**Exercise directions**
Give everything from the first of the lines below down to the one containing "ncreasingly receive" as a JSON list of strings with one string per line, leaving out blank lines.
*** Supplied entries Section Begins ***
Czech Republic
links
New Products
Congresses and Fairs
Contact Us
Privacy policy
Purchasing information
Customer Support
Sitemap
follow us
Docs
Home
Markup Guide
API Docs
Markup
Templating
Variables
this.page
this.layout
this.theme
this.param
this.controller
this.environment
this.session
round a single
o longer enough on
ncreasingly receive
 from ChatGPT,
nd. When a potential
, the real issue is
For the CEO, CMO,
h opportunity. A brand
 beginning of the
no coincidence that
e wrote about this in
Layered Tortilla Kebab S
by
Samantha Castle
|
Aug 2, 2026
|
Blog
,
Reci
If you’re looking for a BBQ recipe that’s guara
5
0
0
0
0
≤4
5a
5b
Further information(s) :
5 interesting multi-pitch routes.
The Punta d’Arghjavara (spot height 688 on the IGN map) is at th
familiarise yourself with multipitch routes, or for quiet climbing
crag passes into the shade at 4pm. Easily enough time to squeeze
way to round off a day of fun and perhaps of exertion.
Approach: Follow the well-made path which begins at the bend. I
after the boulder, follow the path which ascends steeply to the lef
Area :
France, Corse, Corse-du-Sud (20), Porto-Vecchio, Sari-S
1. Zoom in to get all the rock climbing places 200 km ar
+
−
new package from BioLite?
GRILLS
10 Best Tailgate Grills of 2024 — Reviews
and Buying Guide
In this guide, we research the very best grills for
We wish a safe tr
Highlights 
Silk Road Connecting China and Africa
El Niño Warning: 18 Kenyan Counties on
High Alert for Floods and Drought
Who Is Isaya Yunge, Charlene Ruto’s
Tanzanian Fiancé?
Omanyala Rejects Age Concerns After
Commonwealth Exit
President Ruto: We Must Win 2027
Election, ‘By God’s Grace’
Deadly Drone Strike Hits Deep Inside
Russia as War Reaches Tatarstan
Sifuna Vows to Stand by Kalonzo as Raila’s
*** Supplied entries Section Ends ***
**Completed task**
[
  "Czech Republic",
  "links",
  "New Products",
  "Congresses and Fairs",
  "Contact Us",
  "Privacy policy",
  "Purchasing information",
  "Customer Support",
  "Sitemap",
  "follow us",
  "Docs",
  "Home",
  "Markup Guide",
  "API Docs",
  "Markup",
  "Templating",
  "Variables",
  "this.page",
  "this.layout",
  "this.theme",
  "this.param",
  "this.controller",
  "this.environment",
  "this.session",
  "round a single",
  "o longer enough on",
  "ncreasingly receive"
]